Suara.com - Komisi Perlindungan Anak Indonesia (KPAI) turut menyoroti soal kasus produksi film porno atau bokep yang diproduksi di Jakarta Selatan. Dikhawatirkan munculnya industri film esek-esek akan mengancam anak-anak.
Ketua Komisi Perlindungan Anak Indonesia (KPAI), Ai Maryati Solihah mengatakan, Indonesia sudah menjadi produsen konten pornografi yang sistematis layaknya sebuah industri. Pemerintah diminta memperkuat program literasi digital di masyarakat, khususnya di kalangan anak-anak.
Apalagi sebelumnya, di awal Agusutus 2023, Polda Metro Jaya juga menangkap dua terduga pelaku penjual video gay anak (video gay kids/VGK).

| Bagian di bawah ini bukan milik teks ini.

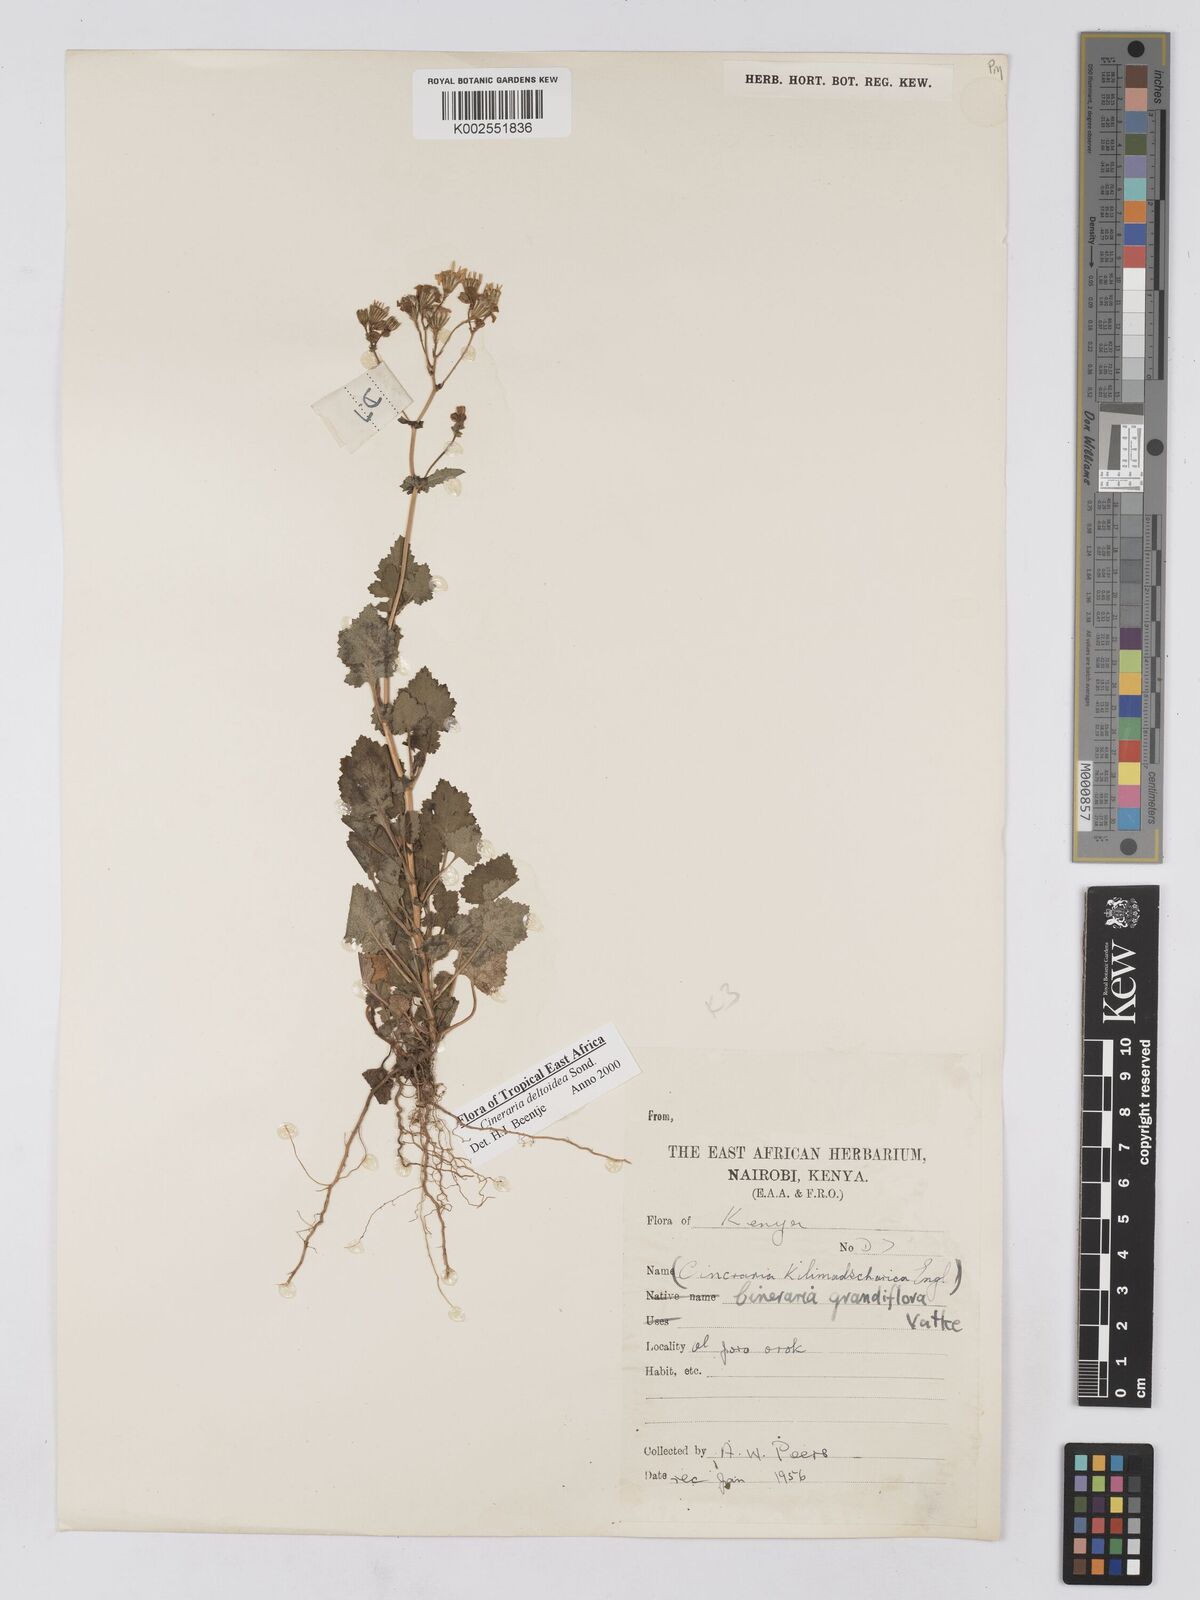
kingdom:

Kasus tersebut disebutnya berdampak serius pada kehidupan sosial dan psikologis anak-anak yang menjadi korban.
“Ini baru beberapa kasus yang berhasil diungkap, sehingga kami berkepentingan mengetahui sejauh mana produksi konten itu. Menyasar pada pasar anak-anak, atau mungkin merekrut aktor-aktor anak? Tidak boleh berhenti dari sekadar membongkar proses pornografi, tetapi harus diusut sampai ke akar,” ujar Ai kepada wartawan, Selasa (20/9/2023).
Baca Juga: Ujang Ronda Cuma Dibayar Rp500 Ribu Bintangi Film Esek-Esek: Nafkah untuk Anak Bini Pas Covid
Menurutnya, pemahaman akan akar masalah yang mendasari maraknya sebuah konten pornografi juga diperlukan. Selain UU dan literasi digital, integrasi pendidikan seksual di sekolah juga harus dilakukan secara masif.

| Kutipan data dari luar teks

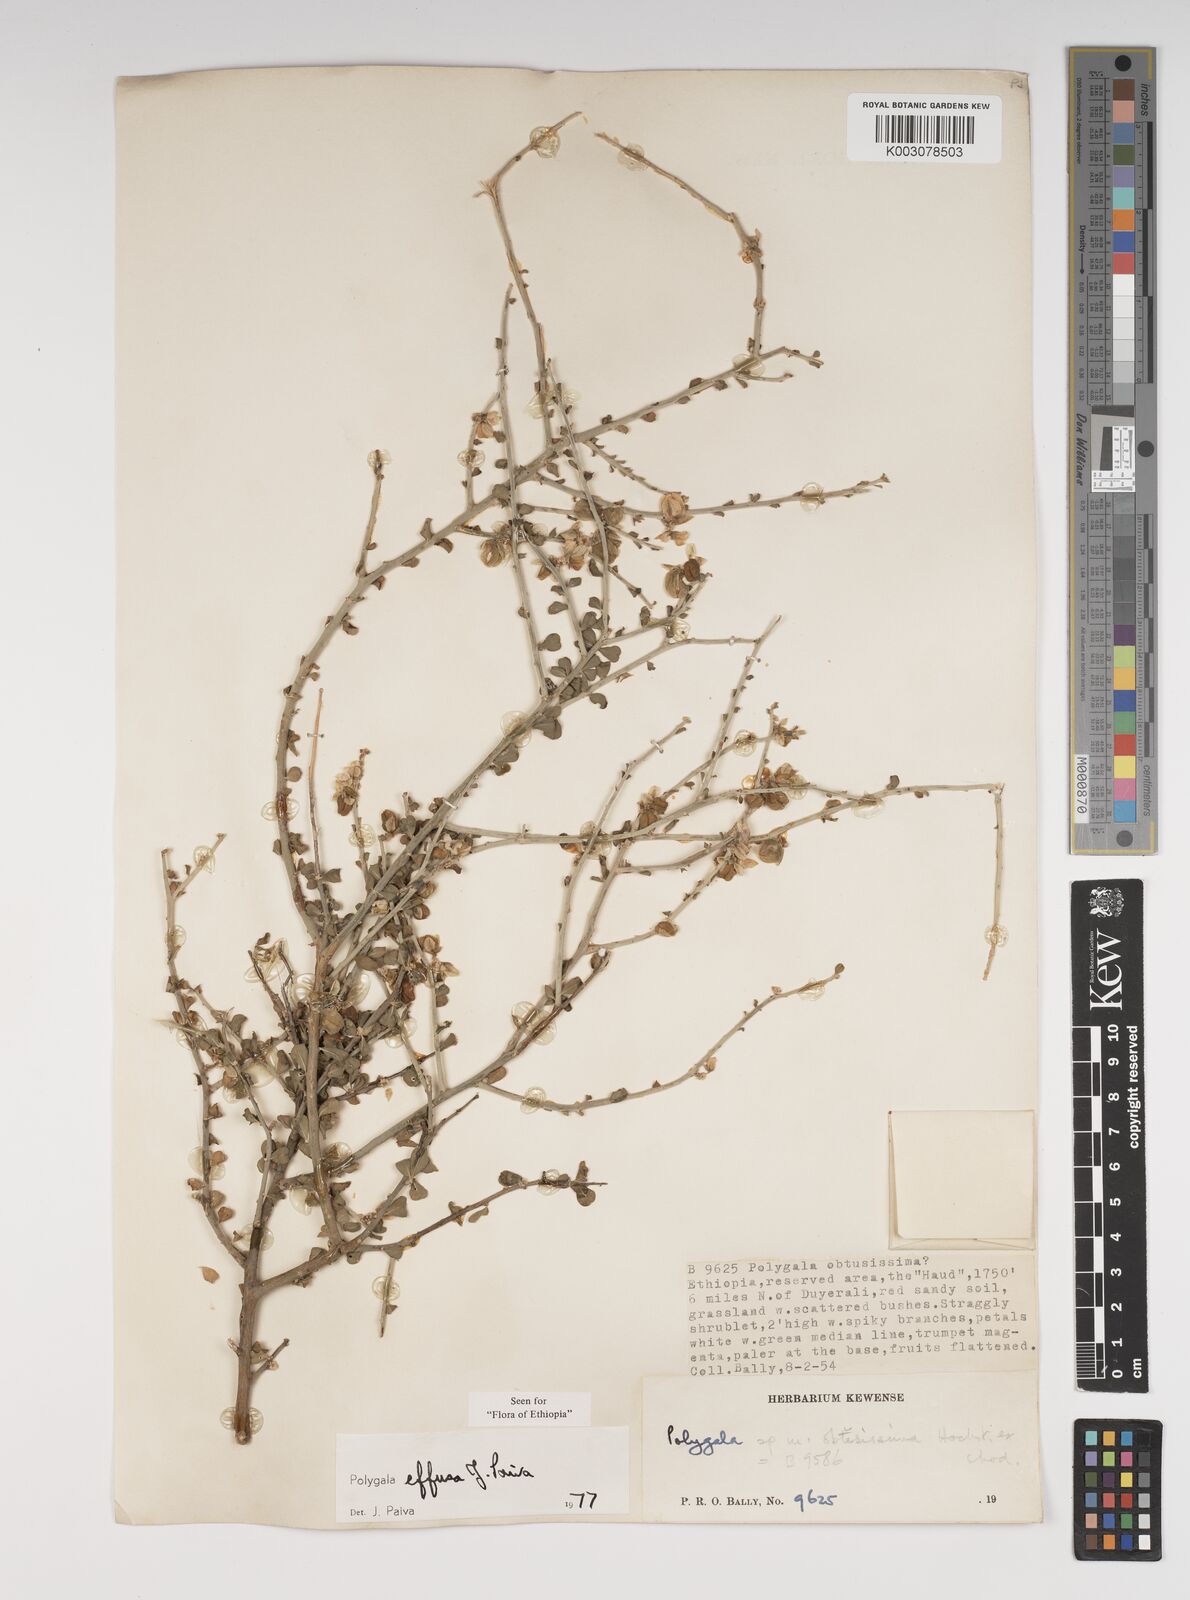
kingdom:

"Termasuk di sektor pemberdayaan dan perlindungan perempuan dan anak dari Kominfo yang bertanggung jawab atas literasi digital," ucapnya.
Ia juga berharap Kemenkominfo memperkuat pengawasan terhadap konten pornografi di situs-situs dan media sosial tanpa harus menunggu kasusnya terbongkar oleh kepolisian. Masyarakat juga diminta aktif melaporkan konten pornografi yang ditemukan.
“Penegakan hukum mulai dari ranah kepolisian, kejaksaan, hingga pengadilan yang memberantas konten pornografi juga harus ditegakkan," katanya.
Sementara itu, Komisioner Komnas Perempuan Rainy Hutabarat mengatakan, pornografi telah menjadikan tubuh perempuan sebagai komoditas untuk diumbar atau dieksploitasi. Komnas Perempuan mencatat, dalam kasus pornografi perempuan merupakan kelompok paling rentan direviktimisasi.
Baca Juga: Meli 3GP Ngaku Dipaksa Irwansyah Bintangi Film Bokep, Dibayar Rp1 Juta untuk Sekali Syuting
Bagi Rainy, pembuatan konten porno ini sangat terkait dengan hukum penawaran dan permintaan. Oleh karena itu, pembuatan-pembuatan konten tersebut dapat diselesaikan jika tidak ada peminatnya.
“Sebab itu literasi digital merupakan hal penting di era digital ini. Sudah saatnya pemerintah mengevaluasi pendidikan publik terkait kesadaran dan kecerdasan digital, dimulai dalam keluarga,” ujar dia.